BEGIN

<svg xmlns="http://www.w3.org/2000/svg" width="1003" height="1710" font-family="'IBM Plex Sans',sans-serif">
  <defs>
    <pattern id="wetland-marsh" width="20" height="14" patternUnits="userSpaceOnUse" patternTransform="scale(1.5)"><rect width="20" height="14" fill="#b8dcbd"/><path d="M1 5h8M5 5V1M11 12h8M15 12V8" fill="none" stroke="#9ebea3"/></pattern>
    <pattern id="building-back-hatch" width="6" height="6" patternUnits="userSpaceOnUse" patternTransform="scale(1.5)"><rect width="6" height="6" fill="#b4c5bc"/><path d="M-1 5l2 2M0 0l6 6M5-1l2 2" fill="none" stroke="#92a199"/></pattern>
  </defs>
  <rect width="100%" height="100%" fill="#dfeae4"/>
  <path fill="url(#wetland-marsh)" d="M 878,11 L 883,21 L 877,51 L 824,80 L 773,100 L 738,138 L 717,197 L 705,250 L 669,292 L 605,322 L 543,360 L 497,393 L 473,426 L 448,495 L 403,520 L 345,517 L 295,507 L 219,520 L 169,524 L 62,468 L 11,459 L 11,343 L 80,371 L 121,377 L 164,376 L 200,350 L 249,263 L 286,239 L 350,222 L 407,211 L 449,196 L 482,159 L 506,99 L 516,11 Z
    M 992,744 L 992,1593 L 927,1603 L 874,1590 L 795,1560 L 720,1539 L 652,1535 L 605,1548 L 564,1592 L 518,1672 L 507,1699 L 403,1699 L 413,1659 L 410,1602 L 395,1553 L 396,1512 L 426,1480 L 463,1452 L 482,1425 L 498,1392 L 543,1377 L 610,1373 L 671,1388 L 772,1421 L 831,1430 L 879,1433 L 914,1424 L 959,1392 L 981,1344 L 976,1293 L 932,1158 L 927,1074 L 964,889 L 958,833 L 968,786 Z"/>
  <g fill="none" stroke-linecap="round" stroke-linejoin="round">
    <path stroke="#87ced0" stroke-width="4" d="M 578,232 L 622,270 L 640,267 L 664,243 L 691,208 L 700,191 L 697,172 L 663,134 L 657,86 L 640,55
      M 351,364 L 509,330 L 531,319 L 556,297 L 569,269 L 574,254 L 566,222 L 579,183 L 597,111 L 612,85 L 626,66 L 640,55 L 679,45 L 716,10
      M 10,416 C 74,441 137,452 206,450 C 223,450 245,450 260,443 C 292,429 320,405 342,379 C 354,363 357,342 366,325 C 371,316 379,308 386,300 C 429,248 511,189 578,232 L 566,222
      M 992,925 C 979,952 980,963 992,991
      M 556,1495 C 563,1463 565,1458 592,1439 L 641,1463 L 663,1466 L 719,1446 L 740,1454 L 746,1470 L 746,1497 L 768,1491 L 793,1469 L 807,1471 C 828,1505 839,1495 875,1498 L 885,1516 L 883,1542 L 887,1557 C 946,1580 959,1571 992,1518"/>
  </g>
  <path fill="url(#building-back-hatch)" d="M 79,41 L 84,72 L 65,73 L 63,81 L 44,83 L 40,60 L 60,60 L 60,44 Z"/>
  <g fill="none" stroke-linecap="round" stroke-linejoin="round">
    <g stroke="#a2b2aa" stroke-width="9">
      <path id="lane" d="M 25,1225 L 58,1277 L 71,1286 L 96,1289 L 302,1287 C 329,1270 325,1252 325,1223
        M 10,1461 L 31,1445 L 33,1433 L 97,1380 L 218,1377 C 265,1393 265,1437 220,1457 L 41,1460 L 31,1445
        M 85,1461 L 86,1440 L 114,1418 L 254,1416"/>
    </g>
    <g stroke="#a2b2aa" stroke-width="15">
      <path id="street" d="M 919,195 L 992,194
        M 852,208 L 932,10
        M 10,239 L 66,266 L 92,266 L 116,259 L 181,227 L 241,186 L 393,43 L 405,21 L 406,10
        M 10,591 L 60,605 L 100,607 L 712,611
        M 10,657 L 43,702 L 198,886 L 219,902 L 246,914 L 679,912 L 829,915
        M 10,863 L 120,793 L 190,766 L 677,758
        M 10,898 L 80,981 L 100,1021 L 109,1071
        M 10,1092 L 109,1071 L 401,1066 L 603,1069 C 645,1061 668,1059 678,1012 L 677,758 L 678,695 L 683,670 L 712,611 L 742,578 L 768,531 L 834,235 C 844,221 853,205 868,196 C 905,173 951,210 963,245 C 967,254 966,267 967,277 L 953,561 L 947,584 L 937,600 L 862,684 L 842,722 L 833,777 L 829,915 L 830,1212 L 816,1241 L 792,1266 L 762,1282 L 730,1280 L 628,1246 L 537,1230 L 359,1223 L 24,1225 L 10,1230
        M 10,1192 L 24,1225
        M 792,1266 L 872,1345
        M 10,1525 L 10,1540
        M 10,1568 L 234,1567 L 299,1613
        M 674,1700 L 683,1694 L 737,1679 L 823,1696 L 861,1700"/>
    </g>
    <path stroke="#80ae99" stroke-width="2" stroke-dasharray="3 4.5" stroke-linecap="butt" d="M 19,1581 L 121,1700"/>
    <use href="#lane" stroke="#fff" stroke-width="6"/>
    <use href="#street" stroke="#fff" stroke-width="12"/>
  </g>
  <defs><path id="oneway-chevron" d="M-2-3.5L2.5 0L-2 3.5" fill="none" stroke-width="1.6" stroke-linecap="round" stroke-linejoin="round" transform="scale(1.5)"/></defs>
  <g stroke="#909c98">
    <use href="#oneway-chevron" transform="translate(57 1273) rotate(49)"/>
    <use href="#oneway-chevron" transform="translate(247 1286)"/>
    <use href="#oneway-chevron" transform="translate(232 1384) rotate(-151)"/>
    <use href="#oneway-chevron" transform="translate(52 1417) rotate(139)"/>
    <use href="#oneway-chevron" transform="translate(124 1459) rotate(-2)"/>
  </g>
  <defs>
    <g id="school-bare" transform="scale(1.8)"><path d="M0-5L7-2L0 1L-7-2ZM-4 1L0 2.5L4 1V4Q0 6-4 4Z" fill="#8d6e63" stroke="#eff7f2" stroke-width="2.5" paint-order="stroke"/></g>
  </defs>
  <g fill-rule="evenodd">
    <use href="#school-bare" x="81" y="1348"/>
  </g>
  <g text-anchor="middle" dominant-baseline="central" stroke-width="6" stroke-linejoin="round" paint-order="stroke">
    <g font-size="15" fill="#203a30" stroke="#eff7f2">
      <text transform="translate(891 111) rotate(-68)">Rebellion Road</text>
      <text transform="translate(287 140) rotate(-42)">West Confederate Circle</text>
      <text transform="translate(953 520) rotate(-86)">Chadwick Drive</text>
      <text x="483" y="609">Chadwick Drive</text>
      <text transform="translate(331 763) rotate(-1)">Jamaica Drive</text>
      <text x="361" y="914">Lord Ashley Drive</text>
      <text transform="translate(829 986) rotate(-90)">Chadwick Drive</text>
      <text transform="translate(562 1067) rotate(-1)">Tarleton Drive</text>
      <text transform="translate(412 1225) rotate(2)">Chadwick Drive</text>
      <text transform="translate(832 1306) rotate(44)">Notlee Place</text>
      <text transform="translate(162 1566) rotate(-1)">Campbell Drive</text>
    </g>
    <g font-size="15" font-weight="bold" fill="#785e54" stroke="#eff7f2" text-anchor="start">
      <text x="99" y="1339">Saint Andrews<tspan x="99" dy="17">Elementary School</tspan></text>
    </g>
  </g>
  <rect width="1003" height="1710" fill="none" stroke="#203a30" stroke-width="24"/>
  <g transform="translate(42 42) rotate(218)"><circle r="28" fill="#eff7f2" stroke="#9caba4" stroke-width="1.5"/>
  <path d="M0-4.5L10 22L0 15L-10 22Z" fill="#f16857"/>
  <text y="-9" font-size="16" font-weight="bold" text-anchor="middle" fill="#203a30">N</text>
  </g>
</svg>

END

> [Work order]
Each record needs to be given again exactly.

> [Result]
<svg xmlns="http://www.w3.org/2000/svg" width="1003" height="1710" font-family="'IBM Plex Sans',sans-serif">
  <defs>
    <pattern id="wetland-marsh" width="20" height="14" patternUnits="userSpaceOnUse" patternTransform="scale(1.5)"><rect width="20" height="14" fill="#b8dcbd"/><path d="M1 5h8M5 5V1M11 12h8M15 12V8" fill="none" stroke="#9ebea3"/></pattern>
    <pattern id="building-back-hatch" width="6" height="6" patternUnits="userSpaceOnUse" patternTransform="scale(1.5)"><rect width="6" height="6" fill="#b4c5bc"/><path d="M-1 5l2 2M0 0l6 6M5-1l2 2" fill="none" stroke="#92a199"/></pattern>
  </defs>
  <rect width="100%" height="100%" fill="#dfeae4"/>
  <path fill="url(#wetland-marsh)" d="M 878,11 L 883,21 L 877,51 L 824,80 L 773,100 L 738,138 L 717,197 L 705,250 L 669,292 L 605,322 L 543,360 L 497,393 L 473,426 L 448,495 L 403,520 L 345,517 L 295,507 L 219,520 L 169,524 L 62,468 L 11,459 L 11,343 L 80,371 L 121,377 L 164,376 L 200,350 L 249,263 L 286,239 L 350,222 L 407,211 L 449,196 L 482,159 L 506,99 L 516,11 Z
    M 992,744 L 992,1593 L 927,1603 L 874,1590 L 795,1560 L 720,1539 L 652,1535 L 605,1548 L 564,1592 L 518,1672 L 507,1699 L 403,1699 L 413,1659 L 410,1602 L 395,1553 L 396,1512 L 426,1480 L 463,1452 L 482,1425 L 498,1392 L 543,1377 L 610,1373 L 671,1388 L 772,1421 L 831,1430 L 879,1433 L 914,1424 L 959,1392 L 981,1344 L 976,1293 L 932,1158 L 927,1074 L 964,889 L 958,833 L 968,786 Z"/>
  <g fill="none" stroke-linecap="round" stroke-linejoin="round">
    <path stroke="#87ced0" stroke-width="4" d="M 578,232 L 622,270 L 640,267 L 664,243 L 691,208 L 700,191 L 697,172 L 663,134 L 657,86 L 640,55
      M 351,364 L 509,330 L 531,319 L 556,297 L 569,269 L 574,254 L 566,222 L 579,183 L 597,111 L 612,85 L 626,66 L 640,55 L 679,45 L 716,10
      M 10,416 C 74,441 137,452 206,450 C 223,450 245,450 260,443 C 292,429 320,405 342,379 C 354,363 357,342 366,325 C 371,316 379,308 386,300 C 429,248 511,189 578,232 L 566,222
      M 992,925 C 979,952 980,963 992,991
      M 556,1495 C 563,1463 565,1458 592,1439 L 641,1463 L 663,1466 L 719,1446 L 740,1454 L 746,1470 L 746,1497 L 768,1491 L 793,1469 L 807,1471 C 828,1505 839,1495 875,1498 L 885,1516 L 883,1542 L 887,1557 C 946,1580 959,1571 992,1518"/>
  </g>
  <path fill="url(#building-back-hatch)" d="M 79,41 L 84,72 L 65,73 L 63,81 L 44,83 L 40,60 L 60,60 L 60,44 Z"/>
  <g fill="none" stroke-linecap="round" stroke-linejoin="round">
    <g stroke="#a2b2aa" stroke-width="9">
      <path id="lane" d="M 25,1225 L 58,1277 L 71,1286 L 96,1289 L 302,1287 C 329,1270 325,1252 325,1223
        M 10,1461 L 31,1445 L 33,1433 L 97,1380 L 218,1377 C 265,1393 265,1437 220,1457 L 41,1460 L 31,1445
        M 85,1461 L 86,1440 L 114,1418 L 254,1416"/>
    </g>
    <g stroke="#a2b2aa" stroke-width="15">
      <path id="street" d="M 919,195 L 992,194
        M 852,208 L 932,10
        M 10,239 L 66,266 L 92,266 L 116,259 L 181,227 L 241,186 L 393,43 L 405,21 L 406,10
        M 10,591 L 60,605 L 100,607 L 712,611
        M 10,657 L 43,702 L 198,886 L 219,902 L 246,914 L 679,912 L 829,915
        M 10,863 L 120,793 L 190,766 L 677,758
        M 10,898 L 80,981 L 100,1021 L 109,1071
        M 10,1092 L 109,1071 L 401,1066 L 603,1069 C 645,1061 668,1059 678,1012 L 677,758 L 678,695 L 683,670 L 712,611 L 742,578 L 768,531 L 834,235 C 844,221 853,205 868,196 C 905,173 951,210 963,245 C 967,254 966,267 967,277 L 953,561 L 947,584 L 937,600 L 862,684 L 842,722 L 833,777 L 829,915 L 830,1212 L 816,1241 L 792,1266 L 762,1282 L 730,1280 L 628,1246 L 537,1230 L 359,1223 L 24,1225 L 10,1230
        M 10,1192 L 24,1225
        M 792,1266 L 872,1345
        M 10,1525 L 10,1540
        M 10,1568 L 234,1567 L 299,1613
        M 674,1700 L 683,1694 L 737,1679 L 823,1696 L 861,1700"/>
    </g>
    <path stroke="#80ae99" stroke-width="2" stroke-dasharray="3 4.5" stroke-linecap="butt" d="M 19,1581 L 121,1700"/>
    <use href="#lane" stroke="#fff" stroke-width="6"/>
    <use href="#street" stroke="#fff" stroke-width="12"/>
  </g>
  <defs><path id="oneway-chevron" d="M-2-3.5L2.5 0L-2 3.5" fill="none" stroke-width="1.6" stroke-linecap="round" stroke-linejoin="round" transform="scale(1.5)"/></defs>
  <g stroke="#909c98">
    <use href="#oneway-chevron" transform="translate(57 1273) rotate(49)"/>
    <use href="#oneway-chevron" transform="translate(247 1286)"/>
    <use href="#oneway-chevron" transform="translate(232 1384) rotate(-151)"/>
    <use href="#oneway-chevron" transform="translate(52 1417) rotate(139)"/>
    <use href="#oneway-chevron" transform="translate(124 1459) rotate(-2)"/>
  </g>
  <defs>
    <g id="school-bare" transform="scale(1.8)"><path d="M0-5L7-2L0 1L-7-2ZM-4 1L0 2.5L4 1V4Q0 6-4 4Z" fill="#8d6e63" stroke="#eff7f2" stroke-width="2.5" paint-order="stroke"/></g>
  </defs>
  <g fill-rule="evenodd">
    <use href="#school-bare" x="81" y="1348"/>
  </g>
  <g text-anchor="middle" dominant-baseline="central" stroke-width="6" stroke-linejoin="round" paint-order="stroke">
    <g font-size="15" fill="#203a30" stroke="#eff7f2">
      <text transform="translate(891 111) rotate(-68)">Rebellion Road</text>
      <text transform="translate(287 140) rotate(-42)">West Confederate Circle</text>
      <text transform="translate(953 520) rotate(-86)">Chadwick Drive</text>
      <text x="483" y="609">Chadwick Drive</text>
      <text transform="translate(331 763) rotate(-1)">Jamaica Drive</text>
      <text x="361" y="914">Lord Ashley Drive</text>
      <text transform="translate(829 986) rotate(-90)">Chadwick Drive</text>
      <text transform="translate(562 1067) rotate(-1)">Tarleton Drive</text>
      <text transform="translate(412 1225) rotate(2)">Chadwick Drive</text>
      <text transform="translate(832 1306) rotate(44)">Notlee Place</text>
      <text transform="translate(162 1566) rotate(-1)">Campbell Drive</text>
    </g>
    <g font-size="15" font-weight="bold" fill="#785e54" stroke="#eff7f2" text-anchor="start">
      <text x="99" y="1339">Saint Andrews<tspan x="99" dy="17">Elementary School</tspan></text>
    </g>
  </g>
  <rect width="1003" height="1710" fill="none" stroke="#203a30" stroke-width="24"/>
  <g transform="translate(42 42) rotate(218)"><circle r="28" fill="#eff7f2" stroke="#9caba4" stroke-width="1.5"/>
  <path d="M0-4.5L10 22L0 15L-10 22Z" fill="#f16857"/>
  <text y="-9" font-size="16" font-weight="bold" text-anchor="middle" fill="#203a30">N</text>
  </g>
</svg>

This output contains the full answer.